[WORK TO COMPLETE]
A. According to the blog post about the storm Wilma, which year had the most tropical storms on record?
B. List each distinct number written in digits in the blog post about the storm Wilma.
C. Pick up the blog post about the storm Wilma after its final sentence and keep writing it.

[PAGE EXTRACT]
»»

Meet the next bus that is bearing down on the Gulf Coast. Her name is Wilma. and
She is tropical storm #21 in the Atlantic's northern basin, for the year 2005. And she may be the final blow to Rove's Republic.
When I first started blogging on Atlantic storm information on
July 4th people thought it was unusual, perhaps I am just a storm fan, they thought, "he's an economics geek, not a weather geek." For extreme weather fans, following 2005 has been like following the great home run derby in baseball - records that had been set by Babe Ruth were being shattered by modern players. For extreme weather fans, the golden season was 1933 - which had the most tropical storms on record. But that wasn't the case when I started watching this, it was strictly business.
(This chart is the number of days into the season that a particular storm number formed earlier than the previous earliest storm for that number. So Wilma formed 30 days earlier than storm #21 in 1933.)

««

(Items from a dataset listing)
»»

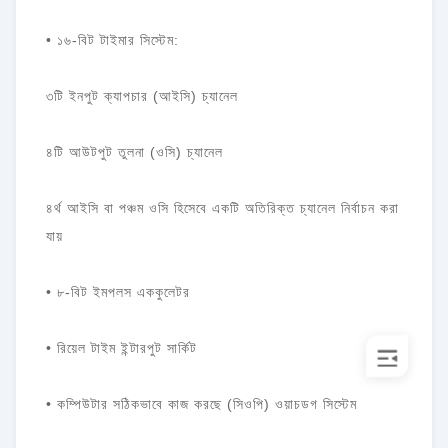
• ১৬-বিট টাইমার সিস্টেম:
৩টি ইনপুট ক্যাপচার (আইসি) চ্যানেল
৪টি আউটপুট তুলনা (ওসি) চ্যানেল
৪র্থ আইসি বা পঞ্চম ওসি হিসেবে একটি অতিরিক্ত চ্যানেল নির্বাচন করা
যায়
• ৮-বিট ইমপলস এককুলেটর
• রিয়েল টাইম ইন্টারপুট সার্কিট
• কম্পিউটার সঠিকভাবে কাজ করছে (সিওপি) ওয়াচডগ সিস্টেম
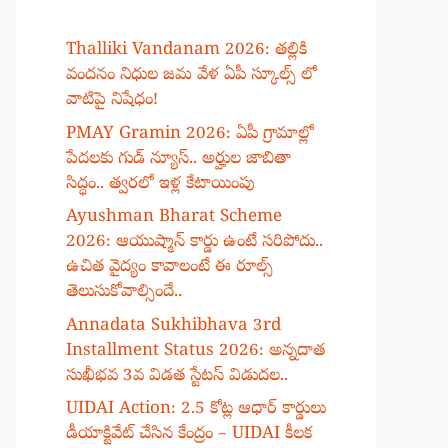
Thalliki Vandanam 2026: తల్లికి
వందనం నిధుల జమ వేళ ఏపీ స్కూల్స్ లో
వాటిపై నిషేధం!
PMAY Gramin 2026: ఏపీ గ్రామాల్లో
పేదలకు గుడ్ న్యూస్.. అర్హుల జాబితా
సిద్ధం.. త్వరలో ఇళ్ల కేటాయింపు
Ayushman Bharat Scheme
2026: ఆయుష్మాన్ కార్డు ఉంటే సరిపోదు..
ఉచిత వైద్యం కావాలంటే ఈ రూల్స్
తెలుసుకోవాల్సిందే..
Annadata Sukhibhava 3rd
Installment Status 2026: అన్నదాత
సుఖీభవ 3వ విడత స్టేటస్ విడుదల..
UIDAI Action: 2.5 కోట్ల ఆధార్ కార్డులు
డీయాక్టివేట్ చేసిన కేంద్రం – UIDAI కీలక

««
»»

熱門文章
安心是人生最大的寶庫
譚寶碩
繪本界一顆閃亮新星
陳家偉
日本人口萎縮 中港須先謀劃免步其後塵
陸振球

««

[RESULTS FOR EACH TASK]
A. 1933

B. 21, 2005, 4 (in "July 4th"), 1933, 30

C.
I remembered the lesson of Ivan - and of the 1970's - namely that the oil infrastructure of the United States is vulnerable to storms, Ivan shaved about .05% off of US growth last year - and that in a time of a demand shock, it is the supply shock that exposes the problems in the system. The forecasting information which I had, and the equations of Hermann von Schelling, told me that there were a series of probable hurricane paths that swung across the gulf coast. A hurricane is, in effect, a giant exercise in brownian motion.
I reasoned that a major hurricane could shut in production. The total production of the gulf is roughly equal to the total production in Iraq. Between George's little exercise in gun nut diplomacy, and a major storm, there would be zero spare barrels of world capacity. The result, a spike in crude prices. But worse still, the Gulf also has the bulk of our refinery capacity. This would mean a spike in gasoline prices - the place where Americans actually guage the raw price of commodities.
Hence, it became imperative to follow the Atlantic Tropical storm season, and peripherally the Eastern Pacific Basin. I will leave it to meteorologists to explain the details of why this second part is so is so. Suffice it to say, what I saw was mother nature bowling with oil rigs and refiners as the pins, and tropical storms as the ball.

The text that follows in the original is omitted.